Postoperative magnetic resonance imaging (MRI) performed in all the patients revealed gross total or near-total (>95%) excision of tumor in 31 patients (93.9%). Preoperative neurological deficits improved either completely or significantly following excision of the tumor in 73.3% (11/15) of the patients. Outcome was good (modified Rankin scale ≤2) at discharge in 93.9% (31/33) and at a final follow-up of 3 months or more in 96.8% (30/31) of the patients. None of the patients died during the postoperative period.
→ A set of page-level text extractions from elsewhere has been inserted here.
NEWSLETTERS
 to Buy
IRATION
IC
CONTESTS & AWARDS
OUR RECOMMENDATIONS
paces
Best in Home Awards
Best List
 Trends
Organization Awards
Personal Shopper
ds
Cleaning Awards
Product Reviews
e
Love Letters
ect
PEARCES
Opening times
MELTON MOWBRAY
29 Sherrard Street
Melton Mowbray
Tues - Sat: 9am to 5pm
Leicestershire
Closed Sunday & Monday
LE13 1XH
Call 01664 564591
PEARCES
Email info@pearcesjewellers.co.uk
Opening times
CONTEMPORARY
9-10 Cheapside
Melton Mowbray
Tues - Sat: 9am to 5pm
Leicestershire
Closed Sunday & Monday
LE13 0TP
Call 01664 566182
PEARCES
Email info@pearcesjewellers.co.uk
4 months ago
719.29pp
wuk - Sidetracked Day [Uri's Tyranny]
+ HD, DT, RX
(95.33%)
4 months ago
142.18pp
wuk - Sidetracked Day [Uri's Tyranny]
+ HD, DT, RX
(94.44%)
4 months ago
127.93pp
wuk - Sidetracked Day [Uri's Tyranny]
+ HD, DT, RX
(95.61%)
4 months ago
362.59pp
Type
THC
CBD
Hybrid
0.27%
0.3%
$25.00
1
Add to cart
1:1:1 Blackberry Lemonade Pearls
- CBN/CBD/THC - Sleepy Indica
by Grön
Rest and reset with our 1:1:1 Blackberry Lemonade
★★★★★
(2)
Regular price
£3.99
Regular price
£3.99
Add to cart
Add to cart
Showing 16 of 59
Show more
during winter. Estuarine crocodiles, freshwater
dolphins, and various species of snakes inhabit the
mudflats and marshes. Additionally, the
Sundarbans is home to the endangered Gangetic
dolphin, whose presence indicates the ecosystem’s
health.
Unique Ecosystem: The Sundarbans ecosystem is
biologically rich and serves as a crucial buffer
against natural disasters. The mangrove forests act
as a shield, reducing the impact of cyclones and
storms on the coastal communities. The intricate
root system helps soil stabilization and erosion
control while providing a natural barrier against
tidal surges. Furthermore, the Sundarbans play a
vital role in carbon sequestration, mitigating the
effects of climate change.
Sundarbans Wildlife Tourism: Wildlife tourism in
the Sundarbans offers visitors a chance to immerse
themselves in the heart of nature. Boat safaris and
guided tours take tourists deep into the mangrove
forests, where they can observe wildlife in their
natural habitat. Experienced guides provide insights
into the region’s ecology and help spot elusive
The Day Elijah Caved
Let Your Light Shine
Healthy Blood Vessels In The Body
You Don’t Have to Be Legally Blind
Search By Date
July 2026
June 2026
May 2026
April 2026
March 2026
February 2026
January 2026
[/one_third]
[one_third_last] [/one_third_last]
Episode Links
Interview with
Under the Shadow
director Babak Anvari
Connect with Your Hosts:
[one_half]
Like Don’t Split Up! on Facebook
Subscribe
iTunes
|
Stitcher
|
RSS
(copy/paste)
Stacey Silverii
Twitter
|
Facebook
Complications included upgaze palsy (transient- 6.1% [2/33], persisting- 3% [1/33]), visual field defects (transient- 3% [1/33], persisting- 3% [1/33]), transient third nerve paresis (1/33-3%), transient hemiparesis (1/33-3%), operative site hematoma (1/33-3%), small posterior cerebral artery (PCA) territory infarct (1/33-3%), and small venous infarct (1/33-3%). At least one follow-up MRI could be performed in 23 patients. Final follow-up MRI revealed no recurrence or increase in the size of the residual lesion compared to postoperative images in 20 patients (20/23-87%) and large recurrence in 3 patients (3/23-13%) with high-grade lesions.
Gross total/near-total excision can be performed in majority of the PTV tumors through OITT approach with minimal morbidity and mortality.
对于第三脑室后部(PTV)区域肿瘤的理想手术入路存在争议。
评估经枕叶间脑幕下入路(OITT)治疗 PTV 肿瘤的结果。
在 5 年的研究期间(2011 年 6 月至 2016 年 5 月),斯里萨蒂亚赛高等医学科学研究所的 33 名患者接受了 OITT 入路治疗 PTV 肿瘤的手术。通过神经导航确定 OITT 入路的理想轨迹。使用内窥镜切除盲点处的任何残留病变。
所有患者术后磁共振成像(MRI)显示 31 例(93.9%)肿瘤大体全切除或近全切除(>95%)。15 例患者中有 73.3%(11/15)的术前神经功能缺损在肿瘤切除后完全或显著改善。93.9%(31/33)的患者出院时预后良好(改良 Rankin 量表≤2),96.8%(30/31)的患者在 3 个月或更长时间的最终随访时预后良好。术后无患者死亡。并发症包括上视麻痹(一过性-6.1%[2/33],持续性-3%[1/33])、视野缺损(一过性-3%[1/33],持续性-3%[1/33])、短暂性动眼神经麻痹(1/33-3%)、短暂性偏瘫(1/33-3%)、手术部位血肿(1/33-3%)、小后循环动脉(PCA)区梗死(1/33-3%)和小静脉梗死(1/33-3%)。23 例患者中至少进行了一次随访 MRI。20 例患者(20/23-87%)的最终随访 MRI 显示与术后图像相比无复发或残留病变增大,3 例(3/23-13%)高级别病变复发较大。
通过 OITT 入路可对大多数 PTV 肿瘤进行大体全切除/近全切除,且发病率和死亡率低。